§ **Exercise**: Could you reproduce the lines below from the one with "0071 | <nuxt-link" through the one with "0074 | <nuxt-link"? Keep both ends and add nothing.

(Dataset entries)
______
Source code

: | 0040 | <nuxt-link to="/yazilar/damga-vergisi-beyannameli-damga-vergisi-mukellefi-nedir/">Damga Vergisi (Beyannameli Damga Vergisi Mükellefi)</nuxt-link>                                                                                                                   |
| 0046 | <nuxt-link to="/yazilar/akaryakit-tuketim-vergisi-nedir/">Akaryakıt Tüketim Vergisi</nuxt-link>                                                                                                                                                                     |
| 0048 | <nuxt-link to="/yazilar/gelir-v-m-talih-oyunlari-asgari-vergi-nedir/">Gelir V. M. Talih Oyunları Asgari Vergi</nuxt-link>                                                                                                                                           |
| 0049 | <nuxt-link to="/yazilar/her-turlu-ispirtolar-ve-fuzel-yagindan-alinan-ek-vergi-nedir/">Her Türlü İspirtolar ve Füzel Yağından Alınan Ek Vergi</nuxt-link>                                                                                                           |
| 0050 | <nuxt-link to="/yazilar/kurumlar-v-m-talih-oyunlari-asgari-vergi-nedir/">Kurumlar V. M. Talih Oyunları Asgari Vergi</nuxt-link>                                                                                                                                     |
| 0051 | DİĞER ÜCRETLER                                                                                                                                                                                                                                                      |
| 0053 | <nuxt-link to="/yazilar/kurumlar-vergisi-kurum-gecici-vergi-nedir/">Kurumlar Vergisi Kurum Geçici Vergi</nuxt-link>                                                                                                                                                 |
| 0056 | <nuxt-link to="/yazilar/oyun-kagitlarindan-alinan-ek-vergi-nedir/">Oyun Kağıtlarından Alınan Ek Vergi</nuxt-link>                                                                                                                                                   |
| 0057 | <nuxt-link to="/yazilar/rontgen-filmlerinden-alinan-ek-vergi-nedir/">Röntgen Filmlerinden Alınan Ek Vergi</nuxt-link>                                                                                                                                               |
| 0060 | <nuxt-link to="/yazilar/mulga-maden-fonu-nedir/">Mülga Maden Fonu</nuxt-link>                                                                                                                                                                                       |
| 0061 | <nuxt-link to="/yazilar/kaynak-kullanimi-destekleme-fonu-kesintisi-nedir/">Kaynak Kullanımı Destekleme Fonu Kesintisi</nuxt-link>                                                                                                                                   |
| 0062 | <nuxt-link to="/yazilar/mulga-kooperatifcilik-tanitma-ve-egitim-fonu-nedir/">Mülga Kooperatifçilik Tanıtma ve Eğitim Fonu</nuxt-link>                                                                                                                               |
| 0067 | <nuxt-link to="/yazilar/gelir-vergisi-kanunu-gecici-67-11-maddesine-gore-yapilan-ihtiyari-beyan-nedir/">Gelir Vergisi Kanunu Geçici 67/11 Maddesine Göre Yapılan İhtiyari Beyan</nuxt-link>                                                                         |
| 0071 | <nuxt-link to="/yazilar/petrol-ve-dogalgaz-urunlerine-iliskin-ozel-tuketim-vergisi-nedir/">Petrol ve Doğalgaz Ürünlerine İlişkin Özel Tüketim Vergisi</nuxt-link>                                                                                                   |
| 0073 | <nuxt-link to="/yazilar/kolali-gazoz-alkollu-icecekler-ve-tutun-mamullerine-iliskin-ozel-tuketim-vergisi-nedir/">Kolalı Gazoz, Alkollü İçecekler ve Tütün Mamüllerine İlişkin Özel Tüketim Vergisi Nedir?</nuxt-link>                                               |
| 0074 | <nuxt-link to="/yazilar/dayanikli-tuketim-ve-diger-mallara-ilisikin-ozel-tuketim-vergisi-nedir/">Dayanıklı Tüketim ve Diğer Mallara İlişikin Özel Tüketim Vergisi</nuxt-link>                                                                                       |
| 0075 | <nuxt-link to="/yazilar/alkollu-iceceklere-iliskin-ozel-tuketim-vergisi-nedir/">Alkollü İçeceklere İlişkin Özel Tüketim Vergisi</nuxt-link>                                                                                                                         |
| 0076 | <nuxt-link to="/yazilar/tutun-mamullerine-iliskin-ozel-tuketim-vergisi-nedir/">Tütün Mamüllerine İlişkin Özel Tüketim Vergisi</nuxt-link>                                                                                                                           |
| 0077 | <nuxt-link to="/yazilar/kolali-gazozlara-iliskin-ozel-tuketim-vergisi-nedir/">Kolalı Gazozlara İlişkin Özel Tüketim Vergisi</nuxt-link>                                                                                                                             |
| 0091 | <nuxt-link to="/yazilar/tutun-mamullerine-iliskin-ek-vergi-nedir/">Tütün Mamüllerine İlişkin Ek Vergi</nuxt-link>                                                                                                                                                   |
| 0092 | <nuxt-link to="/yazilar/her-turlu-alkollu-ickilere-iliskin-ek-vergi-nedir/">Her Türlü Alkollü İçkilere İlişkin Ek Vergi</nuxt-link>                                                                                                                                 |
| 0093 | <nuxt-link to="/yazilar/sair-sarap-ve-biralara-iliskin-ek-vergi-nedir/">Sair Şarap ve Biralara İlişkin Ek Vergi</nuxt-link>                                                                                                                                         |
______
§ **Exercise result**:
| 0071 | <nuxt-link to="/yazilar/petrol-ve-dogalgaz-urunlerine-iliskin-ozel-tuketim-vergisi-nedir/">Petrol ve Doğalgaz Ürünlerine İlişkin Özel Tüketim Vergisi</nuxt-link>                                                                                                   |
| 0073 | <nuxt-link to="/yazilar/kolali-gazoz-alkollu-icecekler-ve-tutun-mamullerine-iliskin-ozel-tuketim-vergisi-nedir/">Kolalı Gazoz, Alkollü İçecekler ve Tütün Mamüllerine İlişkin Özel Tüketim Vergisi Nedir?</nuxt-link>                                               |
| 0074 | <nuxt-link to="/yazilar/dayanikli-tuketim-ve-diger-mallara-ilisikin-ozel-tuketim-vergisi-nedir/">Dayanıklı Tüketim ve Diğer Mallara İlişikin Özel Tüketim Vergisi</nuxt-link>                                                                                       |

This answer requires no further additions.